Outside in World | Browse Books
Use our Book Finder to search for books by Title (or part of the title), Author, ISBN, Age Range, Keyword, or Continent/Country. Then simply click the magnifying glass to start your search.
If a title starts with 'The', leave this out as this is added to the end of the title in brackets. funny pictures funny images funny photos really funny pictures
‘We need the literature of other countries to expand our
horizons and stimulate our ideas. Without it, we are not only
diminished, we are starved’
(The Times, Magnus Linklater 29/06/05)
Please email us to sign up to our Newsletter
White Horse
by Yan Ge
Age Range: 12+
Ten-year-old narrator Yun Yun lives in a small town in Western China with her widowed father, who seems uninterested in his daughter spending most of his time playing chess with the old people at the retirement home where he works, and has an uncle, aunt and older cousin who live nearby. Yun Yun’s aunt is fondly solicitous towards her, picking her up after school and declaring that she wants to be the mother she doesn’t have and Yun Yun and her cousin, Zhang Qing are also close.
However, nothing is as it seems and before long Yun Yun’s once-secure world begins to fall apart. As Zhang Quing moves towards adolescence and clashes with her repressive parents the girls begin to drift apart. Tensions build between the two families revealing that their relationships have been founded on a terrible lie.
Yan Ge is an exciting new writing talent to have emerged in the last few years. White Horse, her bittersweet YA novella, was first published in Chinese in 2008. Eloquently translated into English by Nicky Harman it appeared as an E-book in 2014. At its heart is a coming-of-age story: Yun Yun and Zhang Qing’s innocent exploration of makeup, clothes and the discovery of the female body to the growing sexual awareness of Zhang Qing as she seeks more independence and having boyfriends which her parents find unacceptable. It is also a story about secrets and the terrible consequences they can have.
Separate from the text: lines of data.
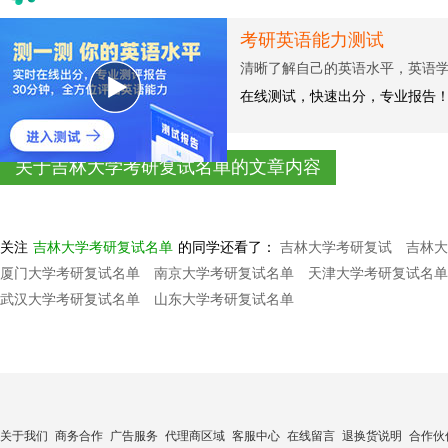
考研英语能力测试
清晰了解自己的英语水平，英语
在线测试，快速出分，专业报告
关于吉林大学考研复试名单的文章内容
关注
吉林大学考研复试名单
的同学还看了：
吉林大学考研复试
吉林大
厦门大学考研复试名单
南京大学考研复试名单
天津大学考研复试名单
武汉大学考研复试名单
山东大学考研复试名单
关于我们
商务合作
广告服务
代理商区域
客服中心
在线留言
退换货说明
合作伙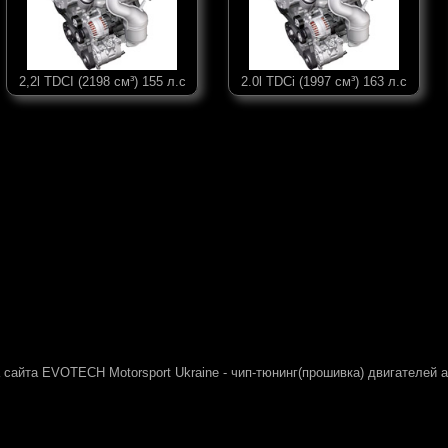
2,2l TDCI (2198 см³) 155 л.с
2.0l TDCi (1997 см³) 163 л.с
Ge builds her story slowly and cleverly as the pages meander to a final crescendo.
Initially the aunt is portrayed as kind and caring, but as the story progresses she is increasingly seen as harsh and violent, particularly demonstrated in her relationship with her daughter Zhang Quin with their arguments escalating into physical abuse and often in public.
The symbolic white horse of the title – a feature of both mythological and historical storytelling in China – are a ghostly apparition that only Yun Yun can see. These sightings tends to occur when she is feeling under stress. It is seen as a bad omen foreshadowing further family strife to come. As the horrible incidents increase the white horse starts to appear more frequently.
Ge provides a sharp insight into contemporary small-town life together with rich cultural descriptions of the food the family eat and the sense of communal care of the motherless Yun Yun. Cultural differences are demonstrated by the focus on schoolwork and also, on the less acceptable to us, use of corporal punishment by the parents.
Despite being such a slight book, 84 pages, it is quite a demanding read. Although the conversational style draws you in it is necessary to interpret what has been left unsaid which will challenge readers. Accompanied by simple black pen and ink drawings by James Nunn, White Horse is a cross-over novella that will appeal to both teenagers and adults alike.